▸ **Brief 1**
In the cinema advertising transcript, at which two studios did the executive forecast his own slate?
▸ **Brief 2**
Write the next part of the cinema advertising transcript, picking up right after its final sentence.
[Document extract — start]
It's -- we're working on it a little bit right now. The implementation could happen as early as the end of this year, probably beginning of next year. But at that point, we'll be able to literally serve an ad within a day of getting an order. So we'll take a lot of that friction out of that process?

Jason Bazinet

analyst
#49

And what are the -- what are your -- the advertisers, what are they doing? Is it sort of taking a traditional television spot and just running it through your platform? Are they tailoring the content to...

Thomas Lesinski

executive
#50

So in many cases, they are creating separate cinema advertising.

Jason Bazinet

analyst
#51

Really?

Thomas Lesinski

executive
#52

Yes. And in fact, one of the big brands that had never advertised with us before in the fourth quarter, we created a separate ad just for it. And it was impressive because I think the dream of any marketer is to get their message across in a really big screen in a big compelling way. So there's a lot of effort made to doing something special. And our goal is to -- we probably are never going to be like the Super Bowl where every ad is customized and premium, but we do believe, as we've created all this new inventory, that's really close to the movie that people are going to make better and more interesting creative that's designed for the moviegoing experience. And we think that would be really effective and would certainly translate into a good experience for the consumer as well.

Jason Bazinet

analyst
#53

Interesting. So what -- let's say, I think most people are sort of cautious, I would say, on the 2020 outlook for the box office. You and I were talking before the mics went live that we're sort of in the camp that there's probably not a secular issue going on with box office attendance.

Thomas Lesinski

executive
#54

It's funny because I've been -- I was in the studio business for 20 years, and we forecasted our own slate when I was at Warner Bros. and Paramount, and we were always off and that was just trying to do one studio slate. And it's a very tricky business to forecast. No one forecasted 2 years ago that the business would grow 6%. I think it's very hard to look at a picture and look at the cast and the storyline and say it's going to do x.

Jason Bazinet

analyst
#55

It's true.

Thomas Lesinski

executive
#56

It's a little easier to do on sequels and some of the big tent poles, and even though as people were off with a little bit on Star Wars this year. So we think it might be flat to down a little bit year-on-year, but we look at our advertising business with the higher CPMs and the growth ideas we have as to being a little bit impervious that we think we can get the company into some low single-digit to mid-single-digit growth just based on all the initiatives we have regardless of what happens from an admissions point of view.
[Document extract — finish]
[Given data — start]
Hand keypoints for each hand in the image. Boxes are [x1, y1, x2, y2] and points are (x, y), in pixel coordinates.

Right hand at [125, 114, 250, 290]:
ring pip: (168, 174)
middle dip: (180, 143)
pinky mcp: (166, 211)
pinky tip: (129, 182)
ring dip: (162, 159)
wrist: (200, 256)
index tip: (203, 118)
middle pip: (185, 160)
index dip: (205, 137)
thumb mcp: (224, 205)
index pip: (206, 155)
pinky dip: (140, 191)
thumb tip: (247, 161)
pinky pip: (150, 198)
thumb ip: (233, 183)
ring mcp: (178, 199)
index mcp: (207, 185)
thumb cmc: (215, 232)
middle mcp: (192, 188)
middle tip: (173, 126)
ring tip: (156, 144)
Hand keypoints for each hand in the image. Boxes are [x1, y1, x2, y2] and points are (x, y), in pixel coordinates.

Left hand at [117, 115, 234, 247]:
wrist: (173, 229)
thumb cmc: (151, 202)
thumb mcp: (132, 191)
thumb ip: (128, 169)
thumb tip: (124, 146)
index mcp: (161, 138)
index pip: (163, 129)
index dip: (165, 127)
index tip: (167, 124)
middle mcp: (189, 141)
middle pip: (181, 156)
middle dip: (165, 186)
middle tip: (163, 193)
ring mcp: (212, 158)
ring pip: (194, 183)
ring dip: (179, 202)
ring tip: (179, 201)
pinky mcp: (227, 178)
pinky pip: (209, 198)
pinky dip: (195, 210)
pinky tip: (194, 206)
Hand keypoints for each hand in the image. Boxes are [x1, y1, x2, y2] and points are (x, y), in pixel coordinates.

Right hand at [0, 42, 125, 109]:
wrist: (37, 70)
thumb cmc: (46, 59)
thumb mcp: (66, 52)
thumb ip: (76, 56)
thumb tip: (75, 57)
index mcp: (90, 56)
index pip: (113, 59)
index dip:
[Given data — finish]
[Given data — start]
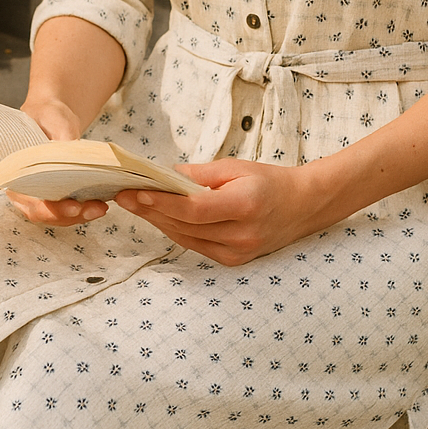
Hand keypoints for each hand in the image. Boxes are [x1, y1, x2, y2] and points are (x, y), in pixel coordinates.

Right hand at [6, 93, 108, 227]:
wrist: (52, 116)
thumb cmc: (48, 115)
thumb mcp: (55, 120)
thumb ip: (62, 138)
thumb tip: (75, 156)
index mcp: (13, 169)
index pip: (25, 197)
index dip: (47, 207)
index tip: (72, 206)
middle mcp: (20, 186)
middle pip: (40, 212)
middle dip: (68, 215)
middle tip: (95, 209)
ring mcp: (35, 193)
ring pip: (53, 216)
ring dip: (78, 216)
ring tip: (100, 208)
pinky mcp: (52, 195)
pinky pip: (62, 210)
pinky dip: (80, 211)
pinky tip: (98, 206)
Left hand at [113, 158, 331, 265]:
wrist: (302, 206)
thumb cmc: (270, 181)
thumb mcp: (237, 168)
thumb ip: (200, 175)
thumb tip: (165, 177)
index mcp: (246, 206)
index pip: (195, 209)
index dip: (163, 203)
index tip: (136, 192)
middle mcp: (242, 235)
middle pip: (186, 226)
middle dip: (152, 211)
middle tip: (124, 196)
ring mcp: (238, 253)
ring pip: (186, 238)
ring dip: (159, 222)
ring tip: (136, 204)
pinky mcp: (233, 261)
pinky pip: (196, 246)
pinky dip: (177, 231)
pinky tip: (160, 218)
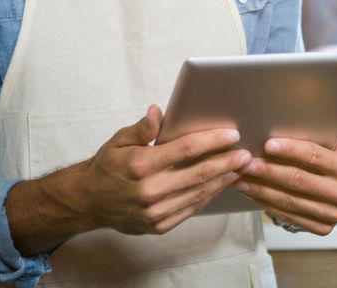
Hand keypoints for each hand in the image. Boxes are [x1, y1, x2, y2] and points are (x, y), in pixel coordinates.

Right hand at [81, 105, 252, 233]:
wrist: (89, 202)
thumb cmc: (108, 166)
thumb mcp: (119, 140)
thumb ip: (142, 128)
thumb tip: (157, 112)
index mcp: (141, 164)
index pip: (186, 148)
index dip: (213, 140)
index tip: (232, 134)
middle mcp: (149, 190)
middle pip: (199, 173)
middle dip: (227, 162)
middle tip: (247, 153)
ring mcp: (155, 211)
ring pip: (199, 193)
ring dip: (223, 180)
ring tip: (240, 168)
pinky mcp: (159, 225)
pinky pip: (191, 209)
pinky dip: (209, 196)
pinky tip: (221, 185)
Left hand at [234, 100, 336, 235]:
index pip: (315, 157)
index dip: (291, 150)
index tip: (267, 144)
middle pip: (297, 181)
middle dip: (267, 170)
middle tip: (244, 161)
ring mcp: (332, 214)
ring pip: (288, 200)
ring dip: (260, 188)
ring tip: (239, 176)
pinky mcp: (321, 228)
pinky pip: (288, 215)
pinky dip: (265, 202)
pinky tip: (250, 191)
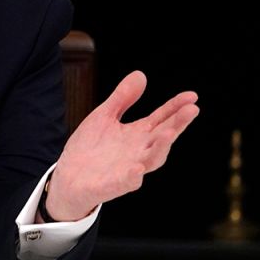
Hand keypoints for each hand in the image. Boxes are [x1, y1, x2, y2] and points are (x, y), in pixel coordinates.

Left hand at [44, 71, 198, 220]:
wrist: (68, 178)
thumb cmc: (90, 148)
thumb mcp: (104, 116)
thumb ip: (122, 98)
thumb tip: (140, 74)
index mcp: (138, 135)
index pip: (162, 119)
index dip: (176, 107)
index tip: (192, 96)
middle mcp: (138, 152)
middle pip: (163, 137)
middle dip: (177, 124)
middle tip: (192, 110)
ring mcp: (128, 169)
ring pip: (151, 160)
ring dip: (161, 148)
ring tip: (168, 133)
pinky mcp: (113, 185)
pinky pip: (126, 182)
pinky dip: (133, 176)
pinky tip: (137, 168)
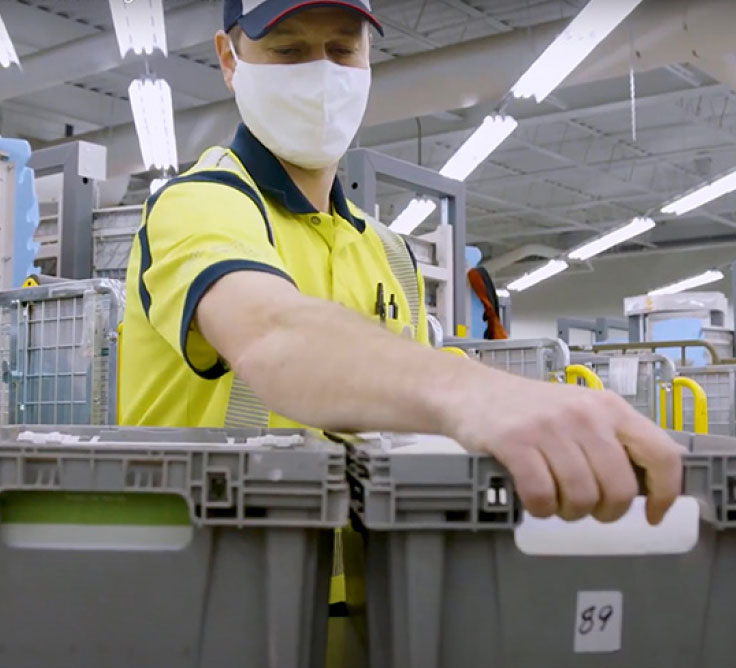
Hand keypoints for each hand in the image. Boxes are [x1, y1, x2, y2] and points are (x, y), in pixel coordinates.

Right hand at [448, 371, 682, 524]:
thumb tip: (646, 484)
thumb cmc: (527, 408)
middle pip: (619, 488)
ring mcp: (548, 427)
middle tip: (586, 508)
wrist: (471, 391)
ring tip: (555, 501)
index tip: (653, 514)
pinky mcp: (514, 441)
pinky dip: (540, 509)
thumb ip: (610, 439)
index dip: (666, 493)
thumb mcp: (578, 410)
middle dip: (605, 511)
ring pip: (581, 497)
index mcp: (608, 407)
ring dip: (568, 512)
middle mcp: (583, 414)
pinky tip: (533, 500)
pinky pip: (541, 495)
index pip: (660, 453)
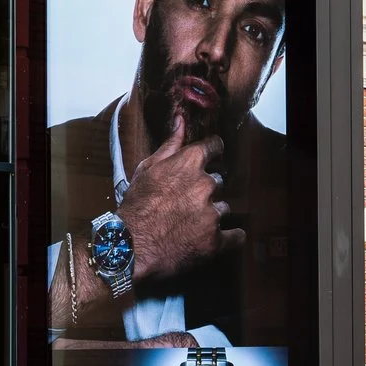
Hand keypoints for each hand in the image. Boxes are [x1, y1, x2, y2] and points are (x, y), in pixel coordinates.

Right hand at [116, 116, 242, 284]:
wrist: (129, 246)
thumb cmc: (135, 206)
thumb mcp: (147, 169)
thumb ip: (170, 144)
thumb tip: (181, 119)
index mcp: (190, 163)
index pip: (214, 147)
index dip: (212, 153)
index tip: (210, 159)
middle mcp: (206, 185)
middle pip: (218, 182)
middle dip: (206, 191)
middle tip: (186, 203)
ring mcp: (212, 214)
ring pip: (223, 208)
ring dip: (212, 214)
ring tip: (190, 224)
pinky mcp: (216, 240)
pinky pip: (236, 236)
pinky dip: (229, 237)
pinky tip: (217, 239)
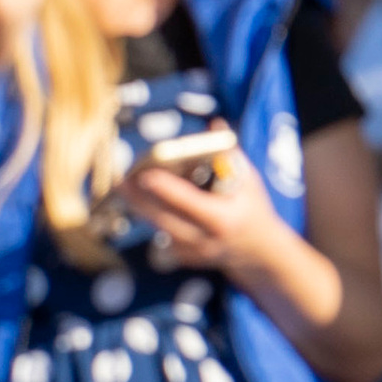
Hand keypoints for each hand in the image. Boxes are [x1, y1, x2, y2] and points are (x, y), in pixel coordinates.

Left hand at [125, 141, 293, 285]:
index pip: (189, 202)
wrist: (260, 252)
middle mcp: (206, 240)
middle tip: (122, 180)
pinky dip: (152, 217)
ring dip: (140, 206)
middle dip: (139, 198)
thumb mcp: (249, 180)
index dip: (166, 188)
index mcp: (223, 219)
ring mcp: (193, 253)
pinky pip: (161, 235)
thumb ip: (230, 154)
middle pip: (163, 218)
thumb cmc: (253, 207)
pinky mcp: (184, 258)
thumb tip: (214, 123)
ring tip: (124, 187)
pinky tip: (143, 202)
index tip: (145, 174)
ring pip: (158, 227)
[Given data — finish]
▸ **Result 1**
Warner Bros. and Paramount.

▸ **Result 2**
Jason Bazinet

analyst
#57

And what would you highlight as the main swing factors that might put that at risk? Is it sort of macro environment? Is it sort of the propensity of this premium CPM to stick? Is it...

Thomas Lesinski

executive
#58

Yes. I think it's all about executing a new advertising platform to an industry. So remember, we've been in the same business for 20 years. And I think as you go out to the thousands of brands and you tell them we have whole new ad unit and we have this whole new thing, it takes a little while to get established. I always tell people that when the first Super Bowl ran, there were hardly any hesitant at all and it took a long time for it to get to where it is today. And I think it is a new medium and the way we've positioned it as such, and it's also expensive. So people are getting to have to think about budgeting that. And these things take typically a year or so to get out into the marketplace. And we had a big push in Q4, and we had some success right away. And I think it's probably within this year it will start growing, but we were happy that we had 3 big advertisers just in December.

Jason Bazinet

analyst
#59

That's great. And what about your -- how's your sales force aligned? Is it sort of a salesperson sort of targets a particular advertiser? Or is this demographic or...

Thomas Lesinski

executive
#60

So we've had a really great national, regional and local sales team for a long time, almost over 100 people. And they all are pushing to sell the platinum unit and lights down and the preshow. So they all sell everything. And they work through agencies as well as directly with CMOs. It's important that you have the CMO equation in it because this is often an expensive special piece of creative that has to get communicated into a company's environment, but we have every salesperson selling pretty much all of it. And that's how we're structured. We have offices in New York, Chicago, L.A., Denver that cover ad sales. And then we have local people all over the country.

Jason Bazinet

analyst
#61

And when I was looking at your financial results, they look pretty consistent. But if you sort of get in the weeds, is there something that investors need to worry about in terms of if we have a year where there's more R-rated movies, for example, does that impact your business? Or if there's more G-rated movies, does that...

Thomas Lesinski

executive
#62

I can say that what people generally want is PG-13 and PG is the core because you're trying to reach millennials and Gen Z. So those people are the ones that you go to the cinema for. So we never wanted too weighted to G or to R. There aren't that many R-rated movies anyway. But typically, the way the movie slates are programmed, it's mostly PG-13 and PG. And then there's occasionally a lot more G just because they're more animated movies that come out, but we sell, obviously, to that group as well demographically. A lot of our packaged goods clients want to be in family-friendly movies. But the core demand is for millennials and Gen Z, which really are PG-13 and PG.

Jason Bazinet

analyst
#63

Is it important enough for investors to care about? Is that looking at the slate coming out or you're just...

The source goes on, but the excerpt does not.